P: Not thousands--just 104.--ED.
An American Foreign Legion (Cont'd)
Sir:
What Reader Paul Estle [TIME, April 5] has to say about an American Foreign Legion is not a bad idea. In fact, there were so many requests to join the U.S. Army that only last week the U.S. Legation in Luxembourg issued a statement that no one who is not a U.S. citizen can join the U.S. forces. Obviously there are candidates enough . . .
M. GANGOLF
Luxembourg
Sir:
. . . Here is a proposal so sensible and practical that it probably stands no chance of being acted upon . . .
H. K. HOWARD
Berkeley, Calif.
Sir:
. . . Paul Estle seems to ignore that during World War II the European people fought against dictatorship as well in the front line as behind the lines . . .
It is therefore . . . insulting that European people may be considered as Kanonenfutter to be lured by money and food . . .
C. R. ROGHELLA
Milan, Italy
Mental Exposure
Sir:
The charge of "P.B.," reprinted from L'Action Catholique in TIME, April 19, that the "costumes generally worn by most girl skaters are frankly indecent," reveals indecent exposure of mind. What decent mind would think of saying that a posture of girl skaters "brings to mind a posture that dogs often use?" . . . P.B. is really indicting the Creator for indecency when he charges that it is indecent to show an uncovered leg in skating or dancing.
ROY W. THOMAS
Denver, Colo.
Bright Bird
Sir:
As owner of the famous talking budgerigar, Blue Boy, my attention was naturally arrested by your Bill and Coo Cinema review [TIME, April 12].

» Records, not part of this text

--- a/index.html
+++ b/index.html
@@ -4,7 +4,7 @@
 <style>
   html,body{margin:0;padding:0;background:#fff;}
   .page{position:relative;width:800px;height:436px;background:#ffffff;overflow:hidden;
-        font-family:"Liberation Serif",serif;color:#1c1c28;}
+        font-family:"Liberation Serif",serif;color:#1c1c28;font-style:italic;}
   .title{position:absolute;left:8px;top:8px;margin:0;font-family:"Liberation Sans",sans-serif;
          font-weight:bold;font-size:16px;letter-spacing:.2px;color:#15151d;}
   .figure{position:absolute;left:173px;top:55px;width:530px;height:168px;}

You speak of these remarkable birds as "midget parrots." They are, of course, of the parrot family, but their correct name is shell parakeet or budgerigar . . . These remarkable birds . . . can not only be trained to act but to talk as well. My bird, Blue Boy, has a vocabulary of over 400 words which have been distinctly understood by many of his visitors . . .
JUANITA STAFF TURLEY
Chicago, Ill.
P: Can he say Melopsittacus Undulatus?--ED.
Cold War, Old Plot
Sir:
You have pointed up the rather ironic similarity of the "phony war" of the winter of 1939-40, and the "cold war" of the winter of 1947-48. Even the most sanguine will have to admit that although most of the principal characters in the play have been changed, the plot remains the same.

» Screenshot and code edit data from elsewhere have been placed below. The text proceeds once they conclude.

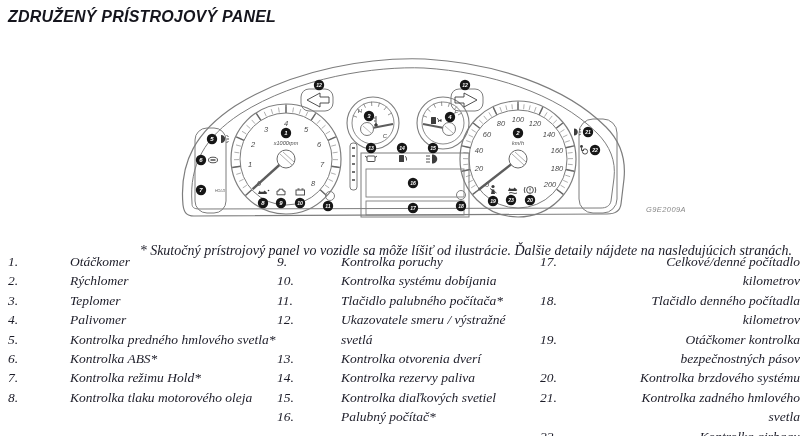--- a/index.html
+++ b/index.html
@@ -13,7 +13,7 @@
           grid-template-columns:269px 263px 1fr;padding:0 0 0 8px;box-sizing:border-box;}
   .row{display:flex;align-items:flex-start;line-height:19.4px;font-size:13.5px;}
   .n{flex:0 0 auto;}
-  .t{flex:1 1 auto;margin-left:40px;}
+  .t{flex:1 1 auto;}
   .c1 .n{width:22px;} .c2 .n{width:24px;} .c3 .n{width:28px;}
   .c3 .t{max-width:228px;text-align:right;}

There are those (myself included) who hold that the "iron curtain" hides great weakness. But what many of them fail to realize is that Hitler's Germany of the "phony war" period likewise was far weaker than most believed.
In 1938, Hitler opposed a world untouched by a major war for 20 years. The Allies were economically strong but militarily weak. Today, Stalin opposes a world ravaged by the most destructive war in history. The "Western Union" is at present both economically and militarily weak.
Hitler moved into Czechoslovakia unopposed--Stalin has now done the same. Our failure to read Mein Kampf cost us dearly. Our failure to see its present-day parallel may be even costlier.
MACK J. JORDAN
South Bend, Ind.
Salty Treasure
Sir:
The alleged discovery of the Berlin Museum collections in a German salt mine [TIME, March 29] is nothing more than a reporter's fib. No American lieutenant colonel ever "stumbled on the treasure." One of the curators of the Berlin Museums had been commissioned by me to accompany the transport.
When the Americans arrived, he stood hat in hand at the entrance of the mine, and in conformity to his instructions handed over the paintings ... to the American authorities.
. . . The Berlin collections in the Russian zone had a very different fate.
O. KUMMEL
formerly Director General of the Berlin State Museums
Berlin
P: That's not the way TIME heard it--from Lieut. Colonel Irvine Russell, then of the 90th Infantry Division, which took over the town of Merkers, where the salt mine was located. His version:
From some impressed French laborers, U.S. commanders got a tip that there was gold stored in the mine. All the Germans in Merkers who had anything to do with the mine were rounded up, and one of them was the assistant director of the Berlin museums, Dr. Paul Rave. He told the Americans about the paintings, and accompanied the first Americans, led by Colonel Russell, to visit the mine.
Adds Colonel Russell: it is entirely accurate to say they ''stumbled on the treasure," since they would have gone right on without investigating the mine if they had not received the tip from the French.--ED.